◆ **Problem to work on**: From the data below, return the exact lines starting at the line containing "through E. |" and ending at the line containing "Amount | | Current Year |", both included, and nothing else.

◆ **Source data**:
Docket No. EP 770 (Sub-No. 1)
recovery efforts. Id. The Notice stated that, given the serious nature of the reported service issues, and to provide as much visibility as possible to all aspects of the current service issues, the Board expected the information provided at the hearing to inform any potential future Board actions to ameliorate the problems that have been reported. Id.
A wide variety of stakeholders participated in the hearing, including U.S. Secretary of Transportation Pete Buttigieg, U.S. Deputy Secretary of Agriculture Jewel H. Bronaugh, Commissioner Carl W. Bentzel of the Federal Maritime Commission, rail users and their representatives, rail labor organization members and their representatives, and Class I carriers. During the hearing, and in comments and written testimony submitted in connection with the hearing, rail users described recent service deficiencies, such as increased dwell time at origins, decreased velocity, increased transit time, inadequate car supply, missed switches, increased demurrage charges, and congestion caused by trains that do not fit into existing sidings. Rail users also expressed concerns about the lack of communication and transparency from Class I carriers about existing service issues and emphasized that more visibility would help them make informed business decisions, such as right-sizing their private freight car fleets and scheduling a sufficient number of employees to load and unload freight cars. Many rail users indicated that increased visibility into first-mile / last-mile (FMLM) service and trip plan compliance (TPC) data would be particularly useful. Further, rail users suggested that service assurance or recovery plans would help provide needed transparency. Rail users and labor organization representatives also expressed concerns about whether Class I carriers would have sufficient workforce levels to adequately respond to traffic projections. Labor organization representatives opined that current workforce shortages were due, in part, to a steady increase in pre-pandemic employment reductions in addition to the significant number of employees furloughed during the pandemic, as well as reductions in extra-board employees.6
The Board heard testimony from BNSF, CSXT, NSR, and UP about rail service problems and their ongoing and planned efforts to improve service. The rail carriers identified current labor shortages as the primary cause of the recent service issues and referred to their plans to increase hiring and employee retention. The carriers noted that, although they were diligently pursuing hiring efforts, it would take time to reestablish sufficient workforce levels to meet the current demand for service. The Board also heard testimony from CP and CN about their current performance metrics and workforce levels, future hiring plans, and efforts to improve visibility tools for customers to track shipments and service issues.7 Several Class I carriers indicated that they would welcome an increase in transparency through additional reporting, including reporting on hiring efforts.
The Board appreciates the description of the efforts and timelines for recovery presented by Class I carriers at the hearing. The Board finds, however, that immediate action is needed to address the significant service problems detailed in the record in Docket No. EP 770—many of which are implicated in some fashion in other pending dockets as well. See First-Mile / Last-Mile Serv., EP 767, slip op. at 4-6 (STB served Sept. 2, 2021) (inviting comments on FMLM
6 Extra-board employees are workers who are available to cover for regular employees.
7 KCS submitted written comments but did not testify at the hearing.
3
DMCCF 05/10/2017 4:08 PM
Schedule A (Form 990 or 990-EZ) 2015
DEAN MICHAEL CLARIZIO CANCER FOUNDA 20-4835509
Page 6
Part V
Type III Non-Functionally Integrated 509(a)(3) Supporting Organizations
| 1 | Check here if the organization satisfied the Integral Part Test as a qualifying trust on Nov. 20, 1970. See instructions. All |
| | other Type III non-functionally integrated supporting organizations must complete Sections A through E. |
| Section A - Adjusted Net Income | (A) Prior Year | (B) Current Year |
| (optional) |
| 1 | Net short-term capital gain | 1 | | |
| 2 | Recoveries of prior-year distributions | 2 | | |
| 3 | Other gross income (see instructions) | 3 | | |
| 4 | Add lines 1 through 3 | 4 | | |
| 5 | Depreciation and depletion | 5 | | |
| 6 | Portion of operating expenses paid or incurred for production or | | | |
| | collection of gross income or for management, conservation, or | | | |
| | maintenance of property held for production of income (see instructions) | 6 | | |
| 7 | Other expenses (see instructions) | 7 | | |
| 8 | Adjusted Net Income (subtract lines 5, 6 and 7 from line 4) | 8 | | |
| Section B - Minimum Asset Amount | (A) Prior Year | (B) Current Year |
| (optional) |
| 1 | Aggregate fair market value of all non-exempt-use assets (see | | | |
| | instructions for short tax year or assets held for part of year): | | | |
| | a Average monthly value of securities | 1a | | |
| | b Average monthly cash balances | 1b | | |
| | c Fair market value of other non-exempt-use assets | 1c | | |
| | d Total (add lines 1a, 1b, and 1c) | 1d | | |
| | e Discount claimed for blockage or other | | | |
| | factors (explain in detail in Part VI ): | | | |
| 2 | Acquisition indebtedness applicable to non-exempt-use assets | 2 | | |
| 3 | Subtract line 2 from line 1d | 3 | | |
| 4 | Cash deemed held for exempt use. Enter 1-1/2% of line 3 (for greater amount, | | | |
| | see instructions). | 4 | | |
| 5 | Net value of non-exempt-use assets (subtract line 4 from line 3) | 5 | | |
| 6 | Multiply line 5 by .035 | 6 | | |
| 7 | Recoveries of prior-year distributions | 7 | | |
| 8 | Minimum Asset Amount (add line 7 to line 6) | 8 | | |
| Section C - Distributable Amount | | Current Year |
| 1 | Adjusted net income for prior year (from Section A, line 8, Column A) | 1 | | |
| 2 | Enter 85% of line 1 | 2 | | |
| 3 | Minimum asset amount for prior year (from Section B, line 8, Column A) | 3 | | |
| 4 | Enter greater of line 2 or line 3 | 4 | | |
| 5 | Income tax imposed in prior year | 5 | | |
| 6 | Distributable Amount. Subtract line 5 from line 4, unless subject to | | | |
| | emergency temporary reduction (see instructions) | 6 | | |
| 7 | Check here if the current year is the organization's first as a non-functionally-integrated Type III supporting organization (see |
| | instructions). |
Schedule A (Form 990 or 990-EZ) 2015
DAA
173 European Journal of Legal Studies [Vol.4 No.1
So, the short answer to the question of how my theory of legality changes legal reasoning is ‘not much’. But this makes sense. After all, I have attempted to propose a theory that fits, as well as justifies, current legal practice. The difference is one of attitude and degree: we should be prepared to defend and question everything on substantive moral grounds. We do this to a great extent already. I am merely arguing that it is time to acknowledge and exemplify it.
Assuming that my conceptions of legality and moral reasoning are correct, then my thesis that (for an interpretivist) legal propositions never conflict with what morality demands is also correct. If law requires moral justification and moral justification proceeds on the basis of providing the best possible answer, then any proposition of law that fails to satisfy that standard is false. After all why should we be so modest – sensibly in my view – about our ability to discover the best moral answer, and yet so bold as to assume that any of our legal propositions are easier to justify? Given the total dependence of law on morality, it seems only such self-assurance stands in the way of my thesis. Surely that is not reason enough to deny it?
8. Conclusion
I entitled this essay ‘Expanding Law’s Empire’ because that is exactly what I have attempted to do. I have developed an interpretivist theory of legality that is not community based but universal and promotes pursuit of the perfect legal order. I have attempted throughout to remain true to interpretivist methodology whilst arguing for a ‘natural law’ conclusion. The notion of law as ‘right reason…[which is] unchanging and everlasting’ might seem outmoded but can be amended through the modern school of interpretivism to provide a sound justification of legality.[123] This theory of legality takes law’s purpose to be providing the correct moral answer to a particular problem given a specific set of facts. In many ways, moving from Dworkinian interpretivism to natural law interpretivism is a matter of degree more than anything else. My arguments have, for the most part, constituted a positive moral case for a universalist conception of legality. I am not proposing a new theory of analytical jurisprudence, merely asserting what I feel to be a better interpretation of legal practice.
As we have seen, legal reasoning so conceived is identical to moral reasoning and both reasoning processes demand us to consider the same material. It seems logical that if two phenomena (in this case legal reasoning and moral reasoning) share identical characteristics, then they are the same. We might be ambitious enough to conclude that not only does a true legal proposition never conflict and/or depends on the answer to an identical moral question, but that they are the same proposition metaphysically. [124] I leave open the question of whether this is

◆ **Answer to this exercise**:
| | other Type III non-functionally integrated supporting organizations must complete Sections A through E. |
| Section A - Adjusted Net Income | (A) Prior Year | (B) Current Year |
| (optional) |
| 1 | Net short-term capital gain | 1 | | |
| 2 | Recoveries of prior-year distributions | 2 | | |
| 3 | Other gross income (see instructions) | 3 | | |
| 4 | Add lines 1 through 3 | 4 | | |
| 5 | Depreciation and depletion | 5 | | |
| 6 | Portion of operating expenses paid or incurred for production or | | | |
| | collection of gross income or for management, conservation, or | | | |
| | maintenance of property held for production of income (see instructions) | 6 | | |
| 7 | Other expenses (see instructions) | 7 | | |
| 8 | Adjusted Net Income (subtract lines 5, 6 and 7 from line 4) | 8 | | |
| Section B - Minimum Asset Amount | (A) Prior Year | (B) Current Year |
| (optional) |
| 1 | Aggregate fair market value of all non-exempt-use assets (see | | | |
| | instructions for short tax year or assets held for part of year): | | | |
| | a Average monthly value of securities | 1a | | |
| | b Average monthly cash balances | 1b | | |
| | c Fair market value of other non-exempt-use assets | 1c | | |
| | d Total (add lines 1a, 1b, and 1c) | 1d | | |
| | e Discount claimed for blockage or other | | | |
| | factors (explain in detail in Part VI ): | | | |
| 2 | Acquisition indebtedness applicable to non-exempt-use assets | 2 | | |
| 3 | Subtract line 2 from line 1d | 3 | | |
| 4 | Cash deemed held for exempt use. Enter 1-1/2% of line 3 (for greater amount, | | | |
| | see instructions). | 4 | | |
| 5 | Net value of non-exempt-use assets (subtract line 4 from line 3) | 5 | | |
| 6 | Multiply line 5 by .035 | 6 | | |
| 7 | Recoveries of prior-year distributions | 7 | | |
| 8 | Minimum Asset Amount (add line 7 to line 6) | 8 | | |
| Section C - Distributable Amount | | Current Year |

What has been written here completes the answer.